Himanta Biswa Sarma: Fifty.
Interviewer: In the whole year?
Himanta Biswa Sarma: The whole year, I am stating your own figures…
Interviewer: Yes, I said it was 50 in one month and 1,400 in one year.
Himanta Biswa Sarma: This year we pushed back 1,400. Because in between, the Supreme Court gave a judgment a year ago that if a District Magistrate believes a person is not Indian, he can pass an eviction order.
Interviewer: I see, okay.
Himanta Biswa Sarma: Now, what does eviction mean? It means evicting them from India. To where? That is not mentioned in the act, and that is not mentioned in the Supreme Court order.
Interviewer: Okay.
Himanta Biswa Sarma: It just says you can evict them from the country. Right?
Interviewer: Right.
Himanta Biswa Sarma: So now we have started evicting, started pushing back.

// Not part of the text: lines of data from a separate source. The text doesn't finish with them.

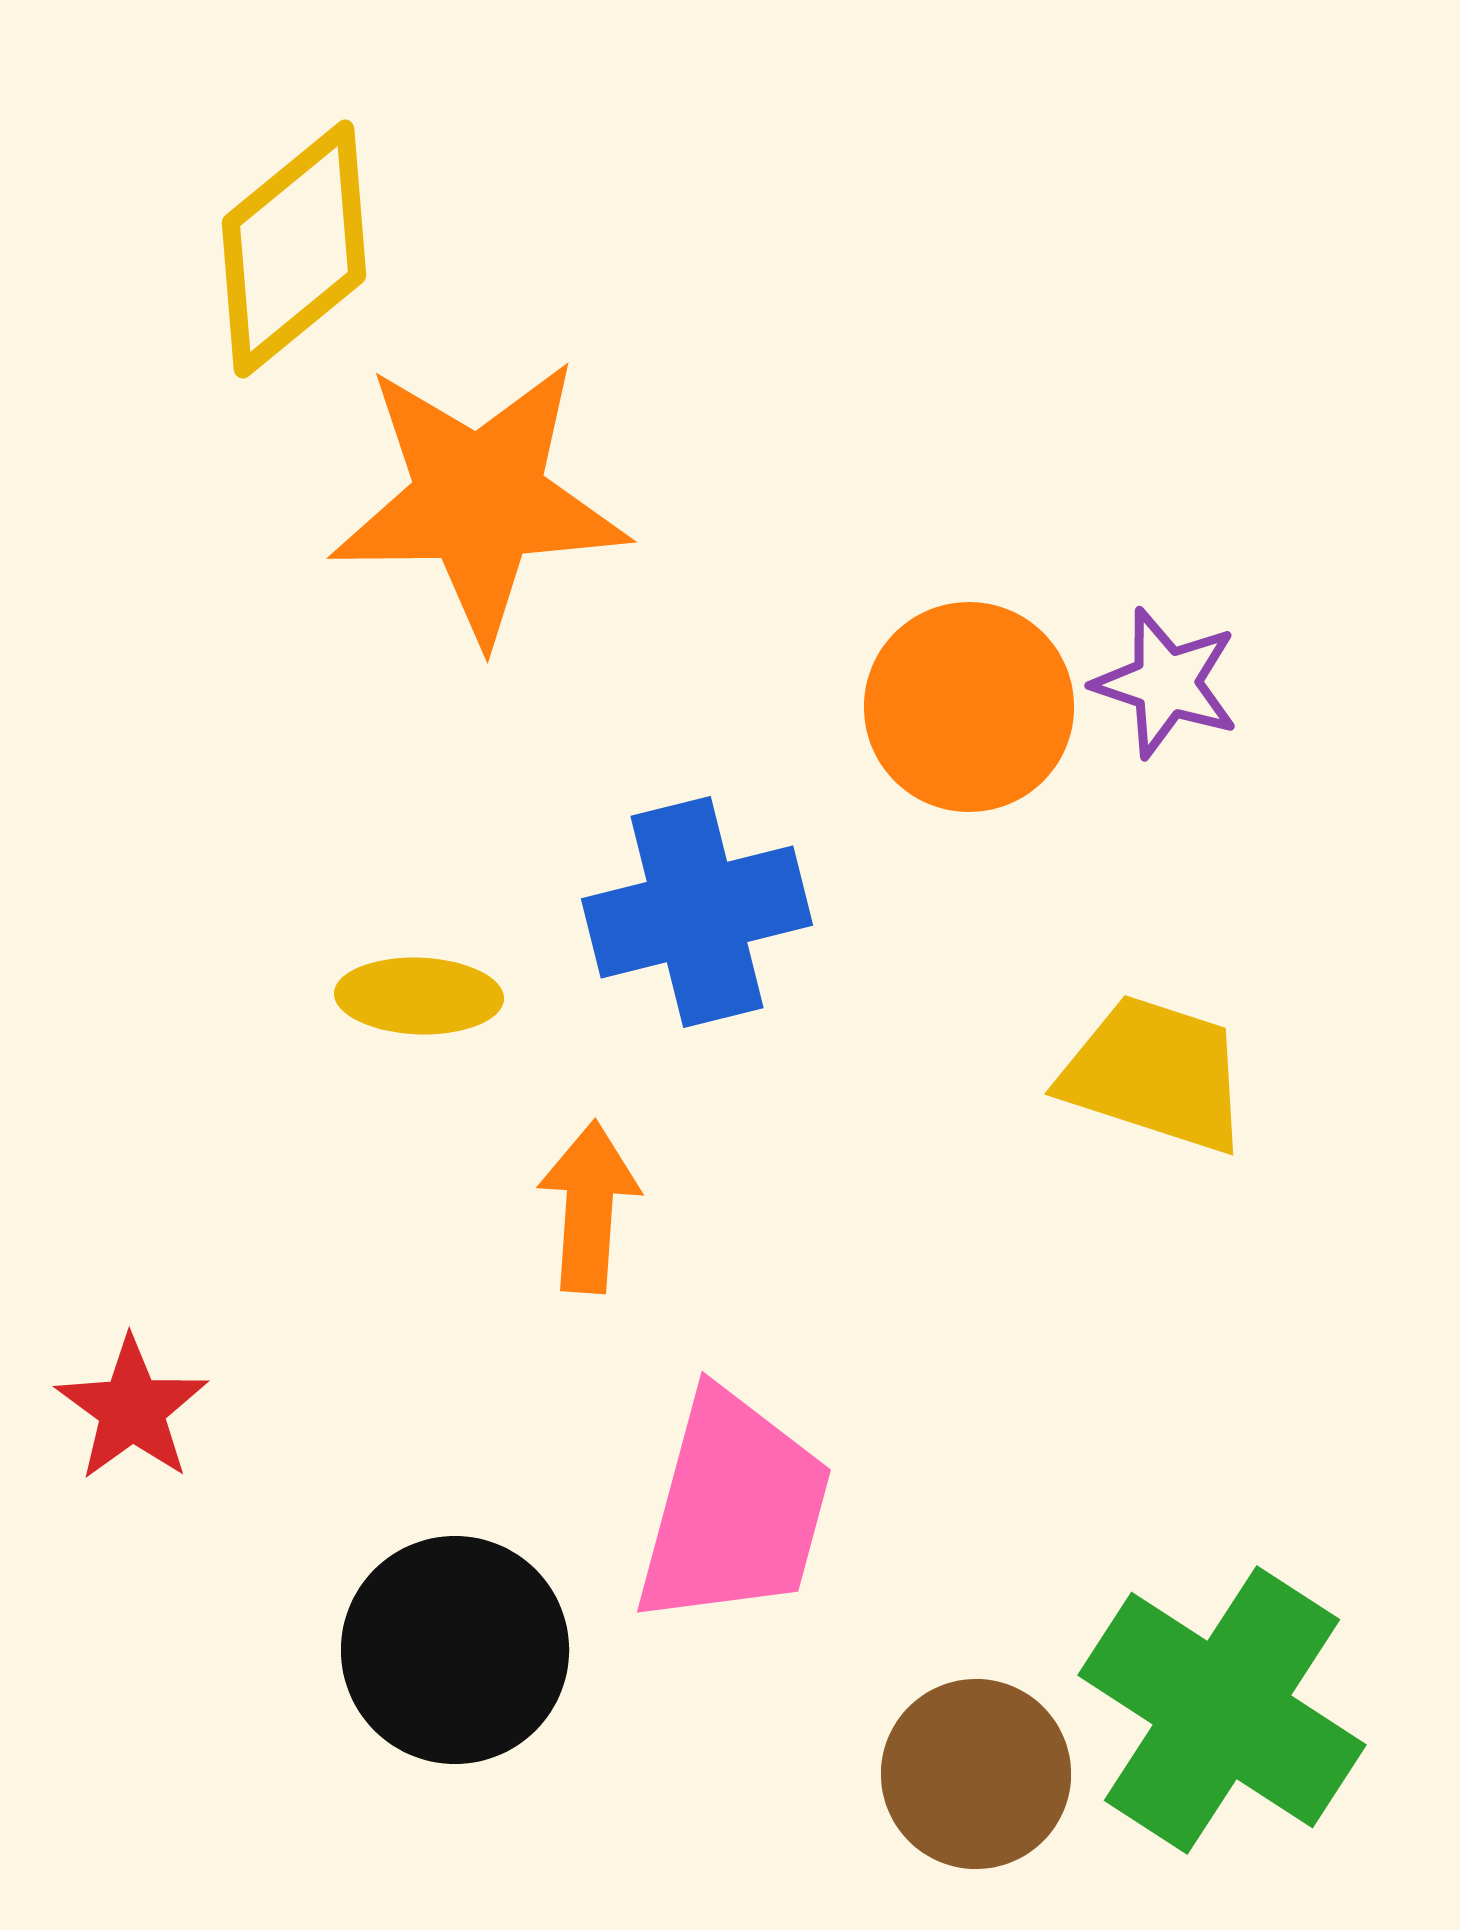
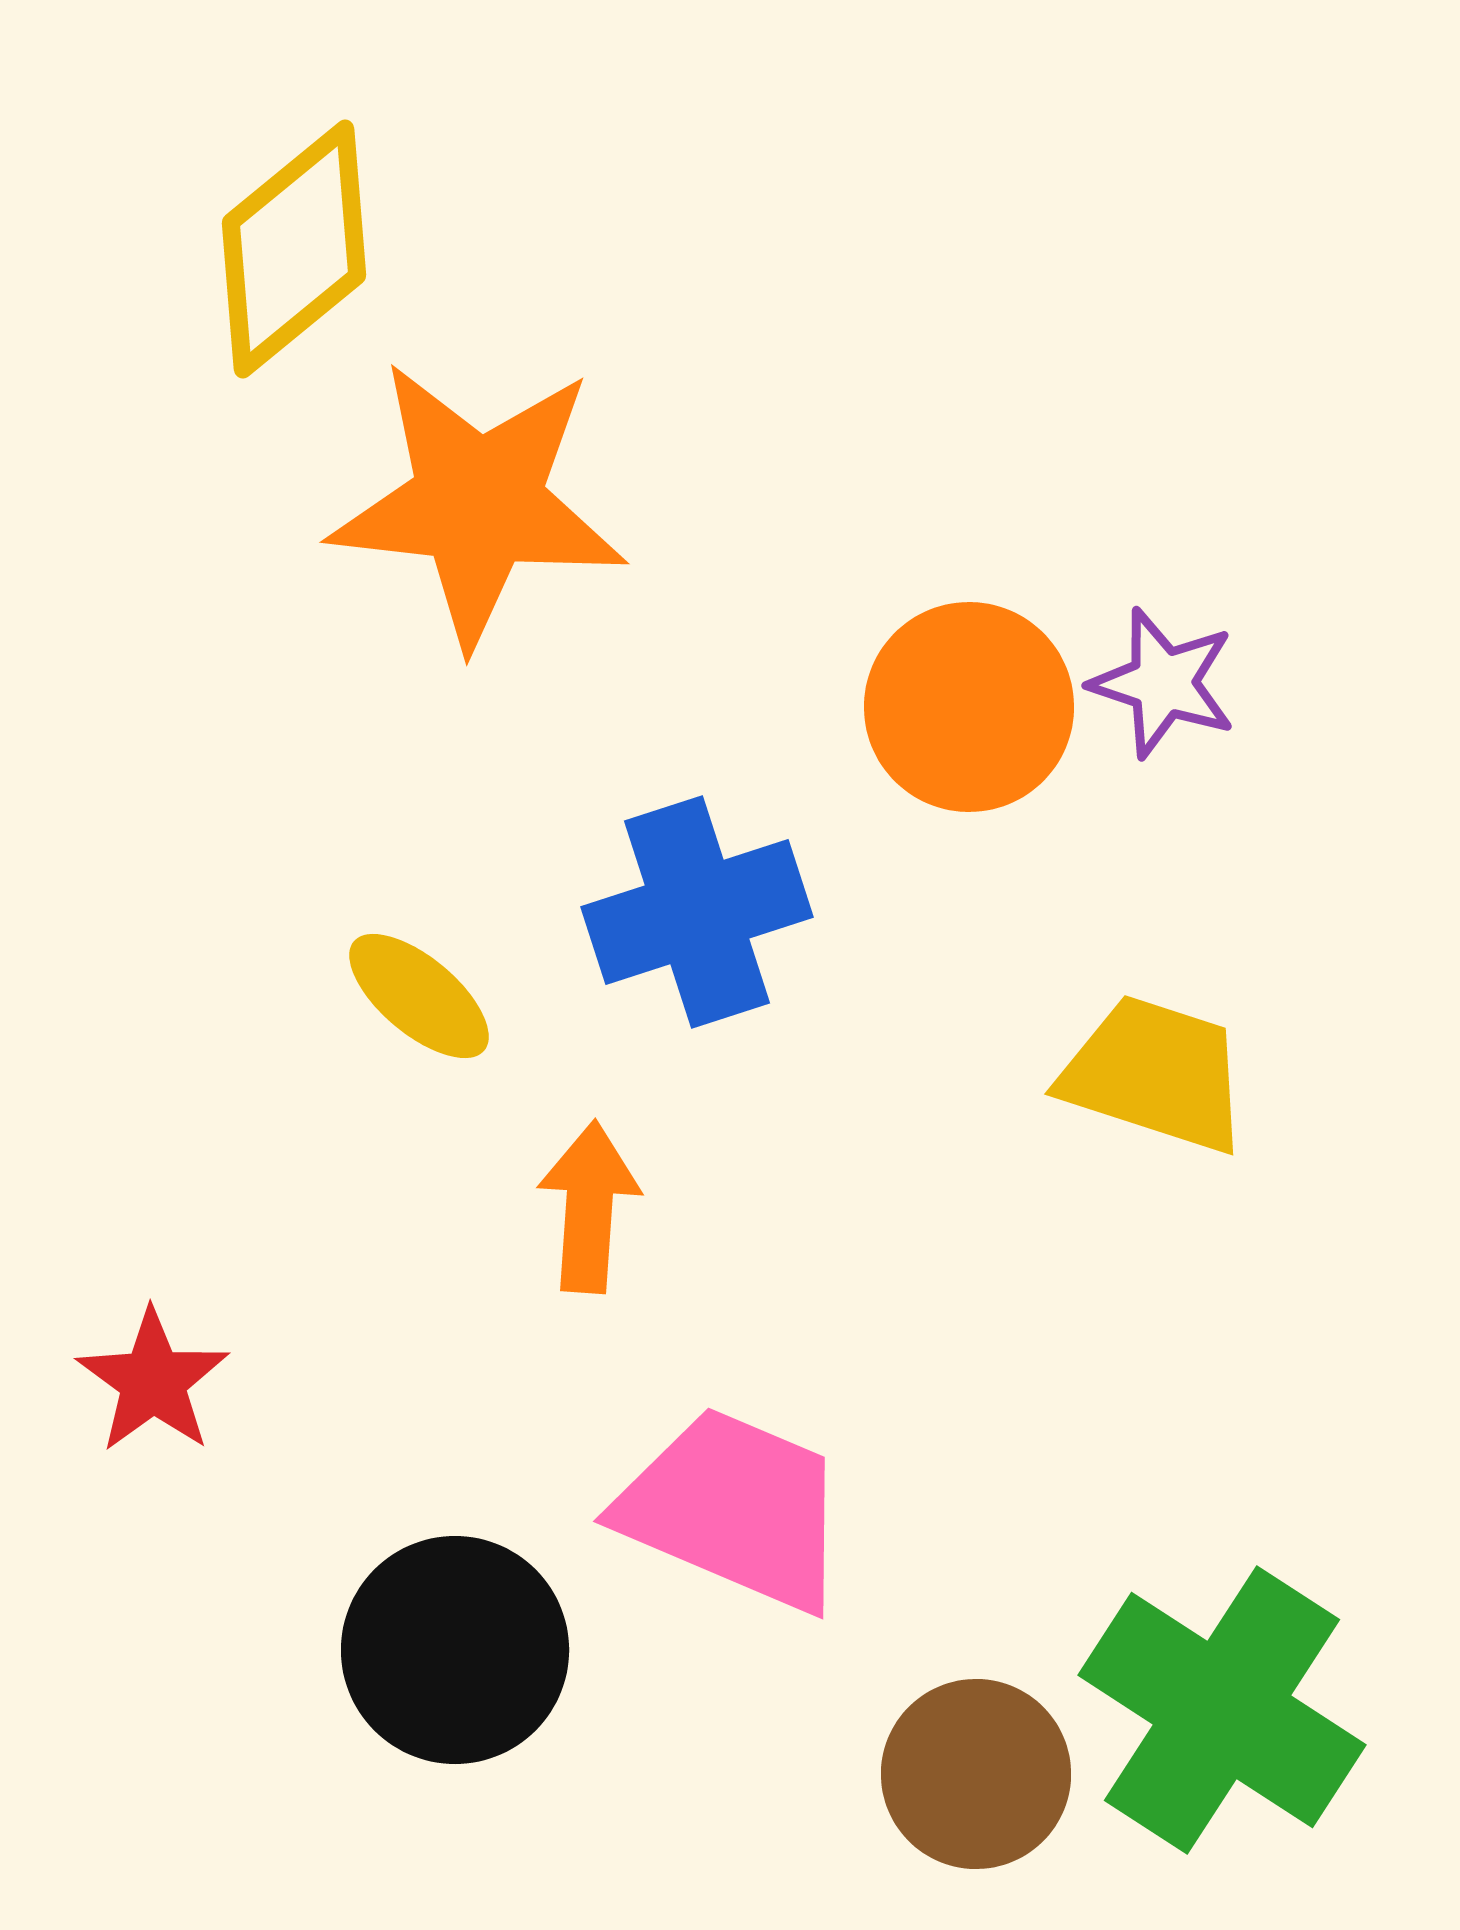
orange star: moved 1 px left, 3 px down; rotated 7 degrees clockwise
purple star: moved 3 px left
blue cross: rotated 4 degrees counterclockwise
yellow ellipse: rotated 38 degrees clockwise
red star: moved 21 px right, 28 px up
pink trapezoid: rotated 82 degrees counterclockwise
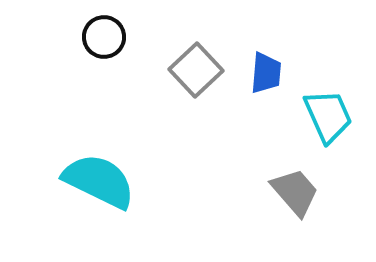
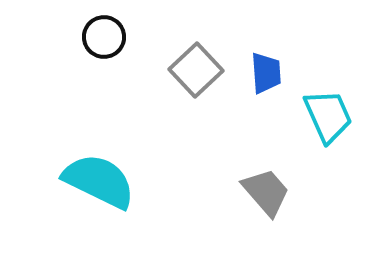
blue trapezoid: rotated 9 degrees counterclockwise
gray trapezoid: moved 29 px left
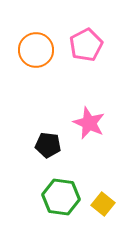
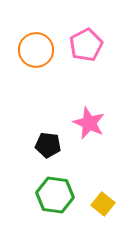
green hexagon: moved 6 px left, 2 px up
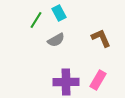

Interviewer: At the Bangladesh border?
Himanta Biswa Sarma: At the Bangladesh border, the word is “push back.” Right. You take them to a convenient place, and practically, you have to physically shove them. It is called a pushback. And I think we pushed back a significant number from across the entire country last year, but you won’t find these figures officially anywhere.
Interviewer: So tell us, how many did you push back?
Himanta Biswa Sarma: I will tell you about my own area. There is a constituency in Assam called Sarupathar.
Interviewer: Yes.
Himanta Biswa Sarma: The names of 12,000 people are not on the voter list. Because when the enumerator went there, they couldn’t find those 12,000 people.
Interviewer: They were missing?
Himanta Biswa Sarma: They were not there.
Interviewer: So you sent them back?
Himanta Biswa Sarma: This is what I am saying, you should push back. You have to push back. And create an environment in Assam so people just leave on their own. When I talk about the 5-rupee, 4-rupee thing, the meaning is essentially: do not accept these Bangladeshis.
Diplomatic Fallout and What Comes Next
Bangladesh has summoned India’s envoy. Protests have been filed. Border management agreements have been violated. But diplomatic protests do not stop nighttime operations.
For the US and Europe watching this unfold, the questions are familiar. How does a democracy handle migration without sliding into communal targeting? When does border enforcement become demographic engineering? And what happens when the people being pushed have legal rights to stay?
The answers so far are not reassuring.
Assam plans more operations. Faster evictions. Fewer appeals. And each pushback risks sending another Indian citizen into a country they have never called home.
This is not a story about Bangladeshi migrants anymore. It is a story about Indian Muslims being removed from Indian soil. It is a story about a 40 percent voting bloc being reduced one nighttime shove at a time. And it is a story about political power being locked in by pushing people out.
The border remains dark. The operations continue. And the real targets are not foreigners. They are voters.